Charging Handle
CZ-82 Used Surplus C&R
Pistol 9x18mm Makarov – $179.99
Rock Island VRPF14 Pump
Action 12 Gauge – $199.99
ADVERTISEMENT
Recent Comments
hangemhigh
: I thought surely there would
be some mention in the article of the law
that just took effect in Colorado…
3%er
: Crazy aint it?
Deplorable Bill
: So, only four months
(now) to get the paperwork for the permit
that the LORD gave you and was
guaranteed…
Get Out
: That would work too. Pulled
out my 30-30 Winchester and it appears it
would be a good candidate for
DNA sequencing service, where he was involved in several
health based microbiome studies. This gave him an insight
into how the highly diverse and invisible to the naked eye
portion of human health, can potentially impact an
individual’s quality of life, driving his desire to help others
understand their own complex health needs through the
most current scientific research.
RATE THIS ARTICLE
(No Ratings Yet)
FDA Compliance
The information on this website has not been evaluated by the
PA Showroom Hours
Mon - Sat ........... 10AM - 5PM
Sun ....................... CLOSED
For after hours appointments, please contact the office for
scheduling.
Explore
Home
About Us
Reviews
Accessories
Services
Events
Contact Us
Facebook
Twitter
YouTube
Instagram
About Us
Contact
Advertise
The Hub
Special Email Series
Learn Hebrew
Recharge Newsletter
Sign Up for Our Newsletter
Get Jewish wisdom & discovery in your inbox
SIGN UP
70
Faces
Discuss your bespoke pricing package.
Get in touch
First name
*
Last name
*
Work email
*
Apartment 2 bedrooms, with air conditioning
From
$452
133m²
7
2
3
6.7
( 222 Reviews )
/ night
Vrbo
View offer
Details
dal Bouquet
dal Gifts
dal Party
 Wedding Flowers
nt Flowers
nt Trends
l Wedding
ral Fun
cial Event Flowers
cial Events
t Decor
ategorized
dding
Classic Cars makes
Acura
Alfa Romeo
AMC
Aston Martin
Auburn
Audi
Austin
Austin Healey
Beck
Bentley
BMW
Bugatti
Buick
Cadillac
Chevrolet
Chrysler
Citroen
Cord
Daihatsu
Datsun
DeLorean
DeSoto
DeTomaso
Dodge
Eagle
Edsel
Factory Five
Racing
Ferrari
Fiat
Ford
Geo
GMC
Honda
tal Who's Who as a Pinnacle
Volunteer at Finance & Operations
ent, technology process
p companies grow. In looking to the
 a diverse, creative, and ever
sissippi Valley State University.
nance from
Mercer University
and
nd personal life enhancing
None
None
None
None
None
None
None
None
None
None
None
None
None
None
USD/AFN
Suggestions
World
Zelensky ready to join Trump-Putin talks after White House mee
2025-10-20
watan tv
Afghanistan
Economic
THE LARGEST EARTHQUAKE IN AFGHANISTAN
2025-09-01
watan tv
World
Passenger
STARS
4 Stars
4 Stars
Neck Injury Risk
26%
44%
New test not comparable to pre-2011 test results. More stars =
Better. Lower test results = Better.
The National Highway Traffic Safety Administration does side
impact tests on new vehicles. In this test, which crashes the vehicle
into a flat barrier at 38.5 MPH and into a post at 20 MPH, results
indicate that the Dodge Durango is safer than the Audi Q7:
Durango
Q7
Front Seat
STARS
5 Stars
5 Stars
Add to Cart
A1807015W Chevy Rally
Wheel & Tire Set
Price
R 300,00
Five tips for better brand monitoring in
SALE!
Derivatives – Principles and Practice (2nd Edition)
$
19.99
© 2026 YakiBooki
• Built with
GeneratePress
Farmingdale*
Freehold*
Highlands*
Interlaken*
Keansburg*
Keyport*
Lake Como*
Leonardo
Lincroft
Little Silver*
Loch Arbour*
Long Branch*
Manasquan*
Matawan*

┄┄┄┄┄┄

◆ What to do:
Look for the line with "impact tests on" in the records above. Repeat it and each line after it exactly.

◆ Task output:
impact tests on new vehicles. In this test, which crashes the vehicle
into a flat barrier at 38.5 MPH and into a post at 20 MPH, results
indicate that the Dodge Durango is safer than the Audi Q7:
Durango
Q7
Front Seat
STARS
5 Stars
5 Stars
Add to Cart
A1807015W Chevy Rally
Wheel & Tire Set
Price
R 300,00
Five tips for better brand monitoring in
SALE!
Derivatives – Principles and Practice (2nd Edition)
$
19.99
© 2026 YakiBooki
• Built with
GeneratePress
Farmingdale*
Freehold*
Highlands*
Interlaken*
Keansburg*
Keyport*
Lake Como*
Leonardo
Lincroft
Little Silver*
Loch Arbour*
Long Branch*
Manasquan*
Matawan*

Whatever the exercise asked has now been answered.